Making it a priority to save energy shouldn't stop at the actual energy consumption of your home or your car's gas mileage. Every element of modern life requires some amount of energy, and having a better understanding of how much energy is necessary for all aspects of our lives is crucial to finding ways to reduce our personal and collective impacts.

Sure you use a lot of energy on powering your lights, television, computer and the kids' video game system, but what about the energy needed to not only wash clothes but produce new ones or the energy required to package and deliver the mail six days a week? There's one aspect of life in particular that often gets overlooked when discussing energy consumption: our food.

Today more than ever, food often travels great distances from farm to table but there is a growing trend supporting a return to more localized food production. The organic food movement has helped increase overall consumer awareness of the source of our food and the processes involved. As more people become informed, more people are embracing locally grown foods to help reduce the impact their diet has on the environment. But as with any such trend there are many sides to this story.

The food miles argument

Proponents for the local food movement often employ the 100-mile rule, suggesting that all your foodstuffs should originate within 100 miles of where they will be consumed. The argument for instituting this rule is the carbon footprint of transporting foods great distances. In some cases, this is a valid argument – particularly if foods travel primarily by truck. In other cases the carbon footprint of transporting foods, by sea for example, may be surprisingly low.

Critics of the food miles argument point to several problems with the theory. In many places, limiting your diet to foods originating within 100 miles of you could mean you'd wind up with a pretty bland, or even unhealthy, diet. What's more, producing foods that aren't indigenous or particularly well suited to an area can require an abundance of resources just to harvest a potentially inferior product.

The fair-trade argument

Other critics of the local food movement come at the issue from another angle entirely: the well-being of needy world populations. In the globalized food market, consumers also have the option to choose to purchase food produced in faraway lands on farms specifically designed to offer workers the rare opportunity for a living wage. Their argument is that rather than dedicating our efforts to supporting local foods, we should be spending our consumer dollars on foods supporting fair trade.

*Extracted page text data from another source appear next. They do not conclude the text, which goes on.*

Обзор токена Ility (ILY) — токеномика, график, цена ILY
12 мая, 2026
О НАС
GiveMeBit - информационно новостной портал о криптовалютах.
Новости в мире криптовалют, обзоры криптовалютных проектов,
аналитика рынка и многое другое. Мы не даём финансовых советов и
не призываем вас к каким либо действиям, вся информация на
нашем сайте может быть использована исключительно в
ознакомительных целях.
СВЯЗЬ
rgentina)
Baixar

Proponents of the local food movement sometimes turn this argument around on itself, suggesting that buying local foods goes to support members of our own communities. The point being that as selfish as that may seem, poverty in our own backyard is a more pressing problem than poverty worldwide.

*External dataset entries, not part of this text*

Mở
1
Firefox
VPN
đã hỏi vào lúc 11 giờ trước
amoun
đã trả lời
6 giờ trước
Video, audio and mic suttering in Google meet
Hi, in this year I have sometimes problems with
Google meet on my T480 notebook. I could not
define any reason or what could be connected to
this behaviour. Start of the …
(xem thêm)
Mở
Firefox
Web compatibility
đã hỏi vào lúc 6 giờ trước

The argument for anything besides massive agribusiness

Still another argument made by many local food movement fans is that the current system of massive agribusinesses is something we should be avoiding for several reasons. Of these, many people are apprehensive about today's agribusiness culture and its support of technology. After all, many industrial farms freely incorporate technologies including pesticides, herbicides, genetic modifications and hormone treatments. On the other side of the yard are those who argue that today's agribusiness system has been in development for hundreds of years, allowing the human race to produce more food than ever before with less effort. Why unravel what works?

The future of local food

The reality is that local food will exist as long as there are people working to produce it and people willing to pay a premium for it. The question of whether buying locally is beneficial or harmful to the environment or society is a more complex issue. If you're lucky to live in an area with ready access to local foods, there's nothing wrong with dividing your support as you see fit. Ultimately, just being conscious of the energy costs associated with your diet is a step in the right direction to making smarter choices.